- SELECTED TEXT:
/---
But I still get to meet many hi-so people here and it is here in this new world of hi-so connections and alleged social climbing and status that I am now having a new problem, a new dilemma, and a new twist in the Thailand hierarchical and social conscious state that I now have to deal with… because no matter how much I or the wife will grow in status in Thai society, she in particular cannot or will never really be allowed to become a part of it all. Don’t get me wrong though, my wife is lovely, friendly, educated, and smart and there is nothing fundamentally wrong with my wife ‘as a person’, in fact she has a wonderful smile and gets on with all walks of life. Unfortunately this is Thailand and here you get judged and slotted in accordingly and as such she has her limits, and her limits seem to be best placed at the office girl level and to dealing with junior to middle management types. This is where she is comfortable and where she feels more at home. It’s also where I feel more at home too but when she has to mingle with the hi-so folk, or even gets to meet the highly educated professional western jet set type, well I simply rise to the challenge whereas the wife simply runs away and hides or sits very quiet for several hours and doesn’t interact too well with those around her… this is then often followed by several hours of her giving me grief for even daring to put her in that position in the first place. I try to explain to her that her MBA studies will help her break down some of these barriers and personal inferiority ghosts she has (wishful thinking perhaps) but when I discussed this issue with my good friend in NZ he just said to me; “listen, you may be able to lead a horse to water, but you cannot make it drink you know…” and it was that one liner from him that made me stop in my tracks and realise something or rather made me look again in my ‘let’s not go there tray’.
\---
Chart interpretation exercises
/---
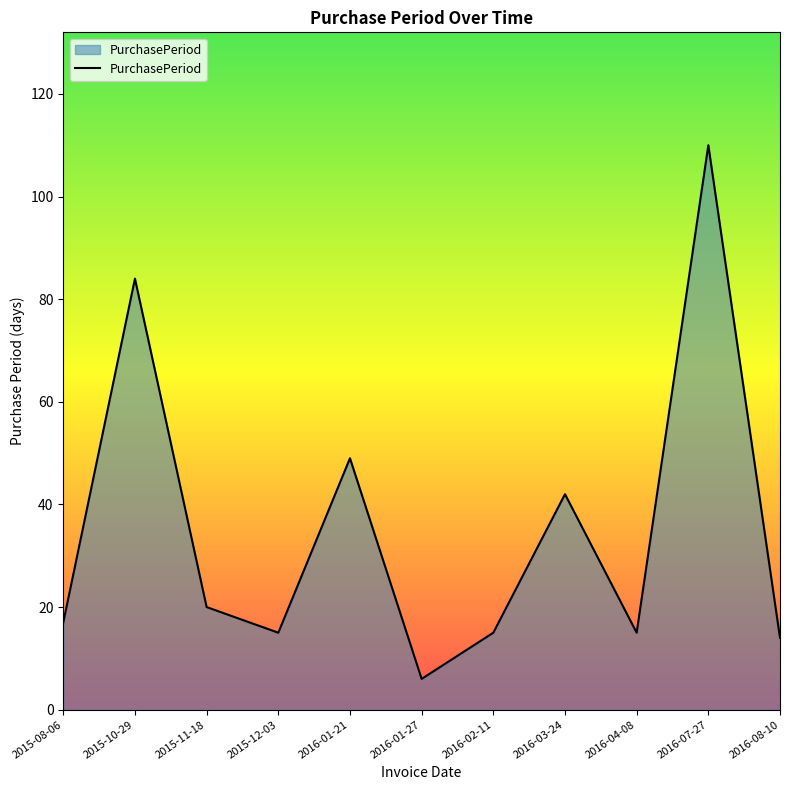

What is the sum of the values at 2016-08-10 and 2016-03-24?

56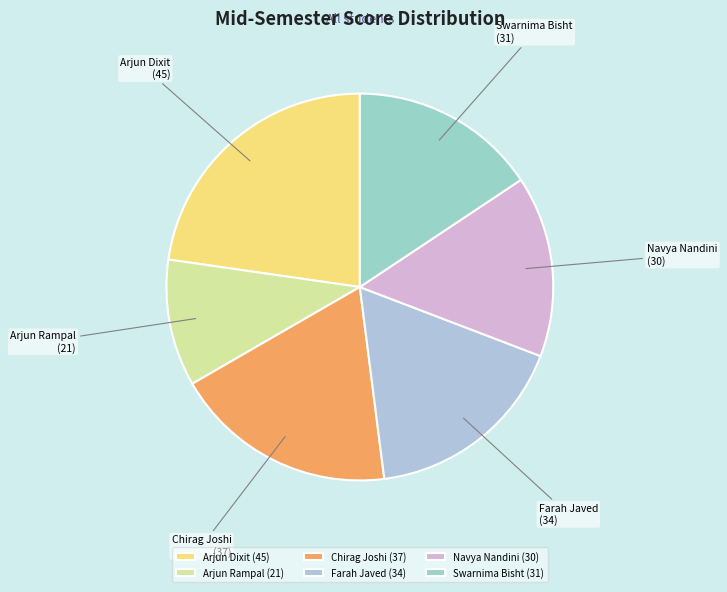

True or false: Arjun Dixit accounts for 23% of the total.

True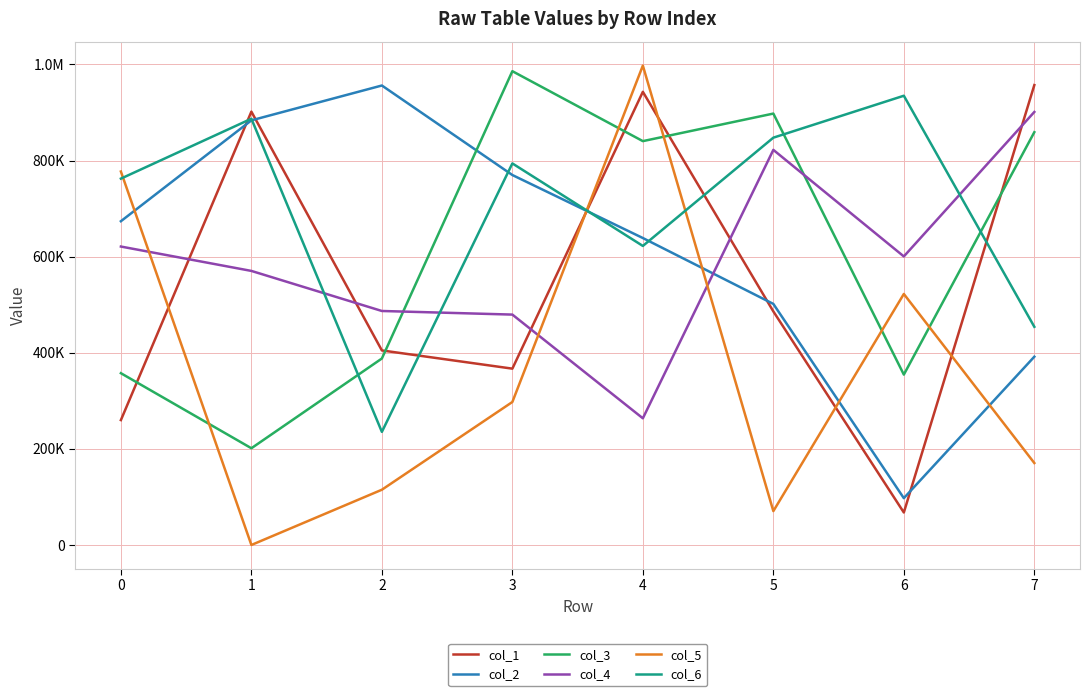

What is the sum of the col_1 values at 6 and 3?

434730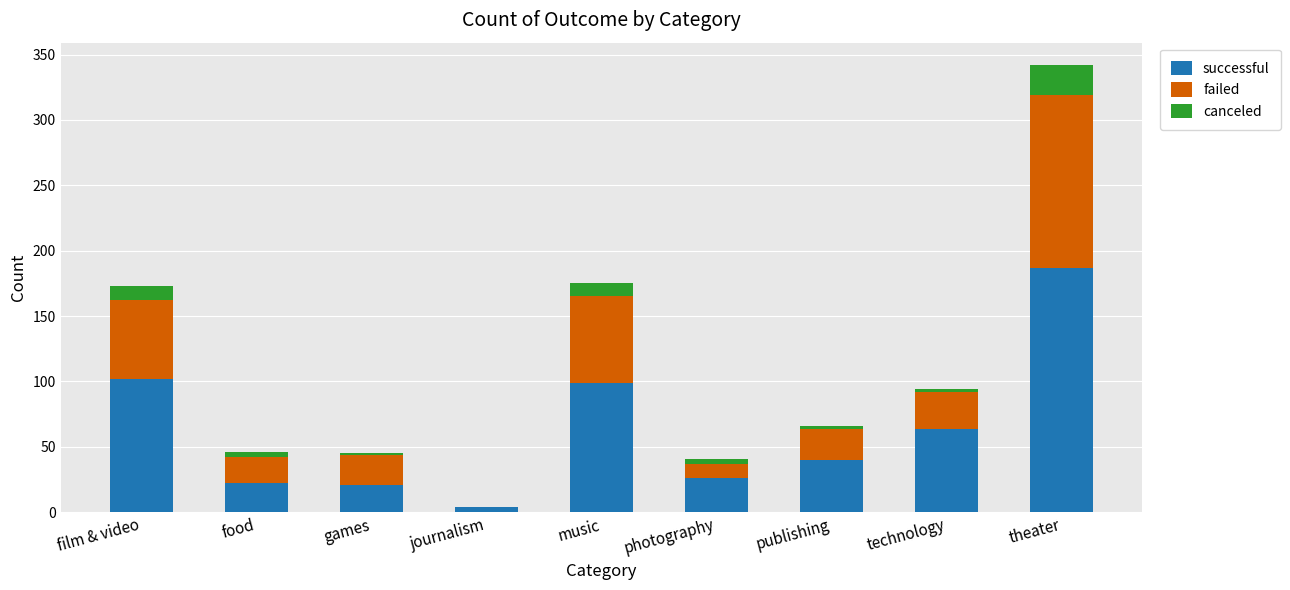

What is the sum of all successful values?

565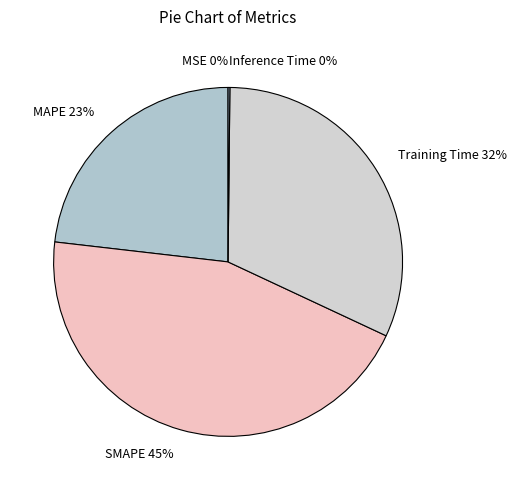

Rank the categories by value from highest to lowest.

SMAPE, Training Time, MAPE, Inference Time, MSE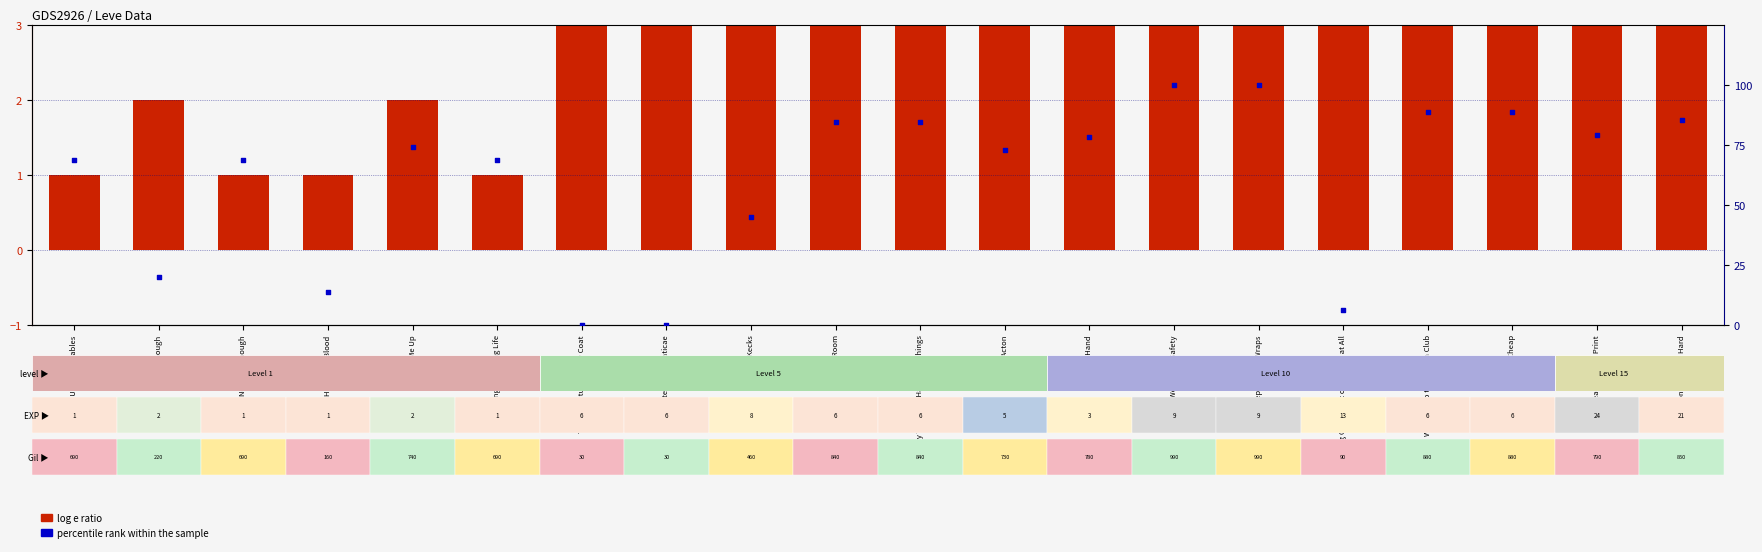

At how many categories does at least one series exceed 78?

9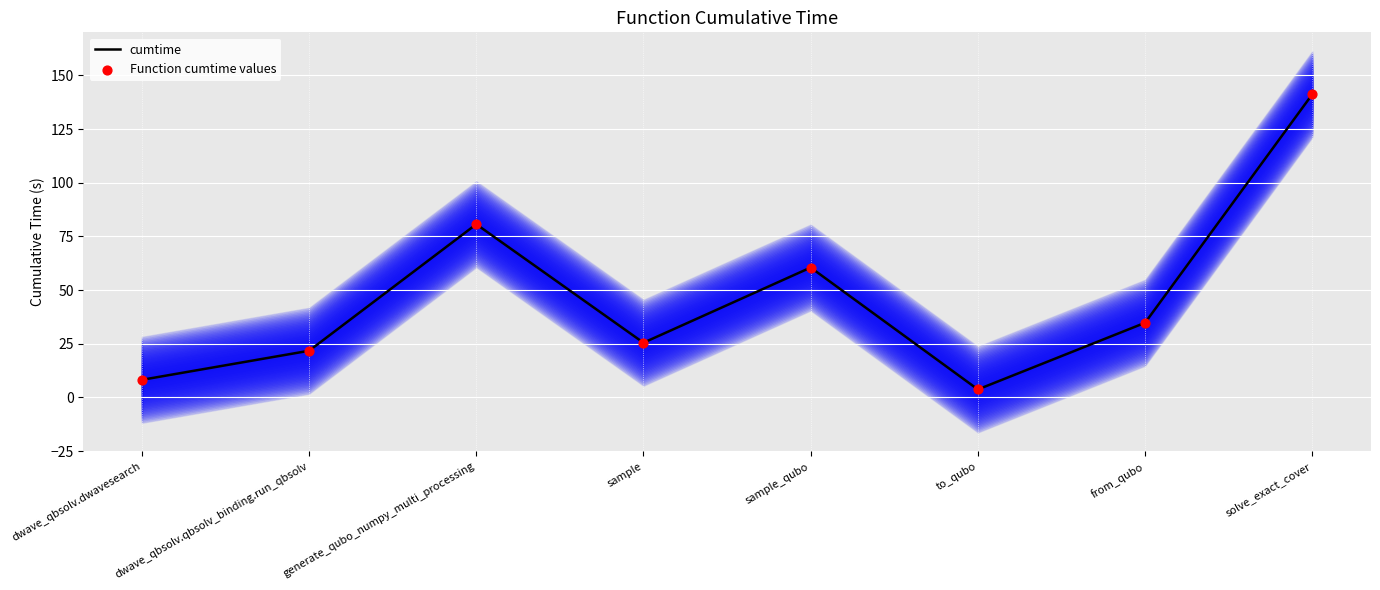

Which series reaches the minimum Y coordinate?

cumtime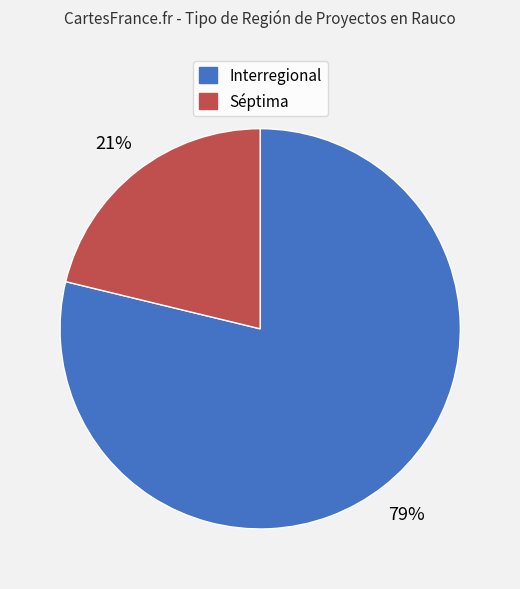

To the nearest percent, what is the combined percentage of Séptima and Interregional?

100%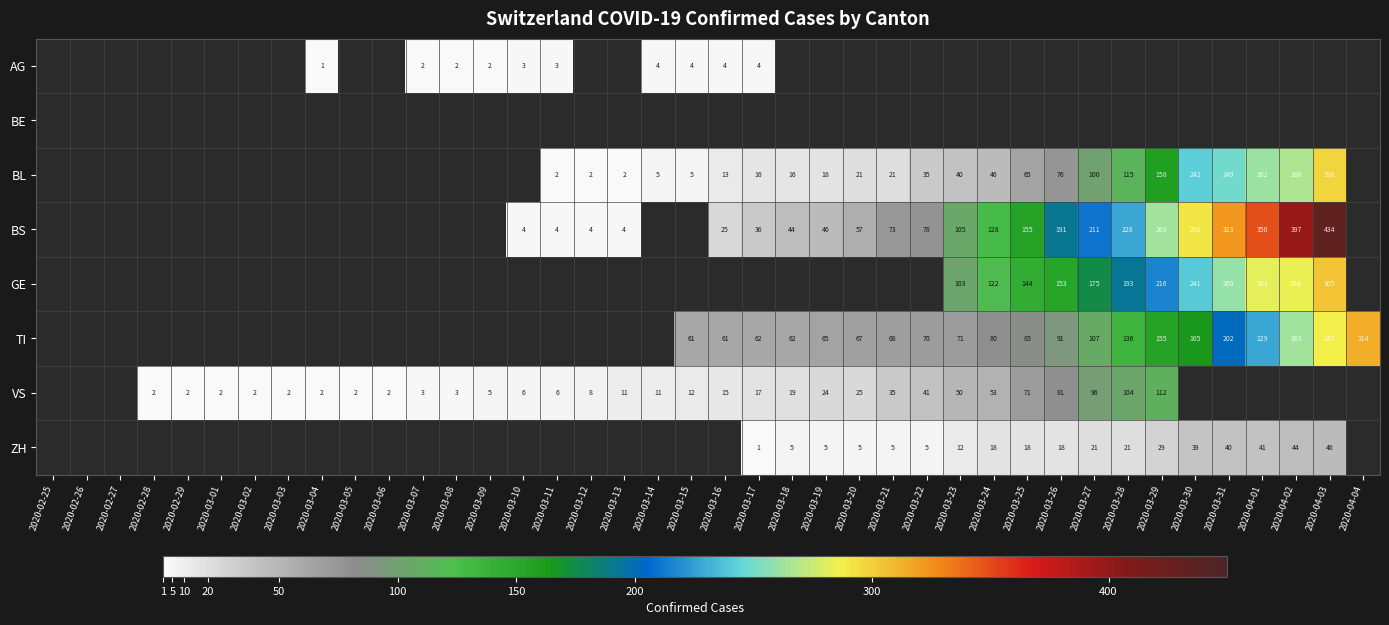

The ZH series shows 12 at 2020-03-23. True or false?

True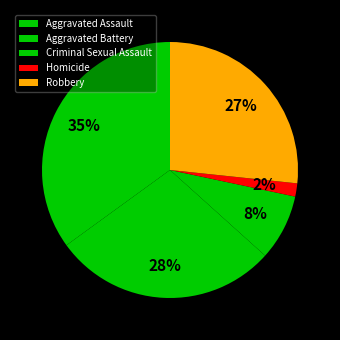

The Homicide slice represents 1% of the pie. True or false?

False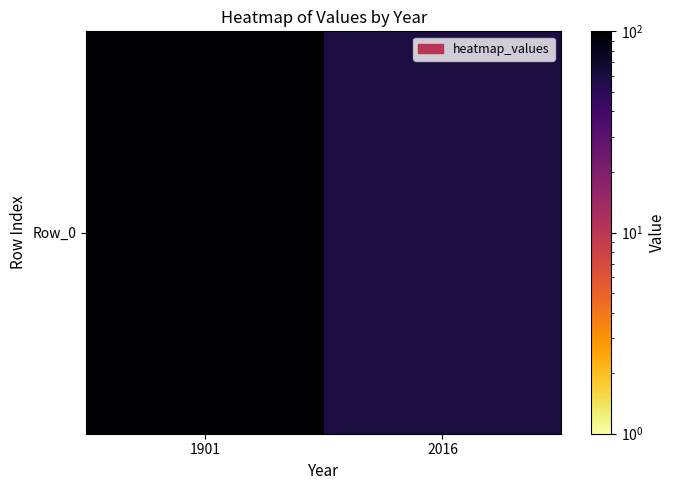

How many values are below 99?

1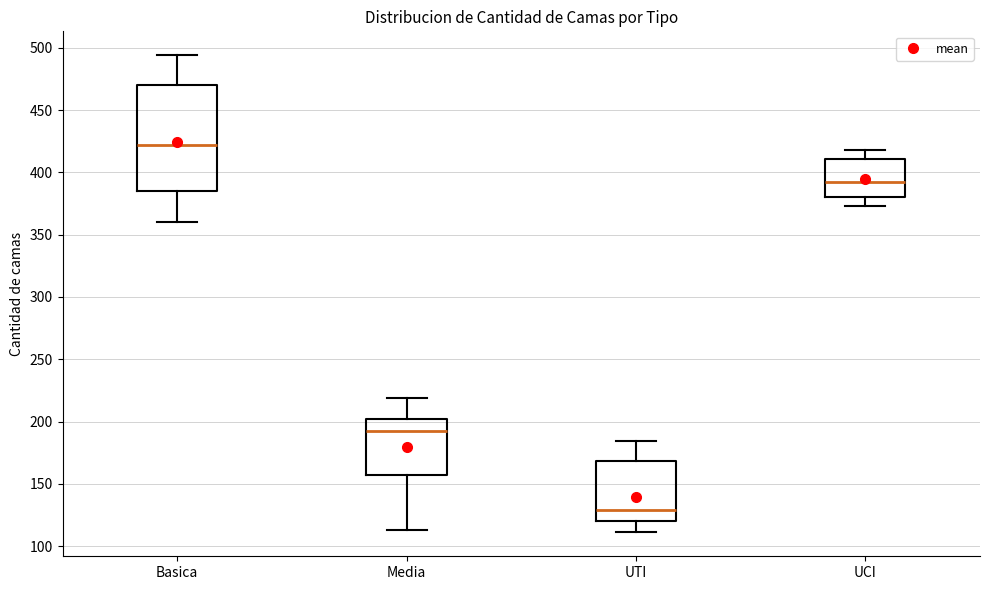

Which box's median line is the highest?

Basica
\---
- PROBLEMS TO WORK ON:
**A.** In the passage about Thai social status, what does the writer tell the wife will help her break down her barriers?
**B.** List every quality the passage about Thai social status names right after the words "my wife is".

- SOLUTIONS FOR EACH TASK:
**A.** Her MBA studies.

**B.** Lovely, friendly, educated, and smart.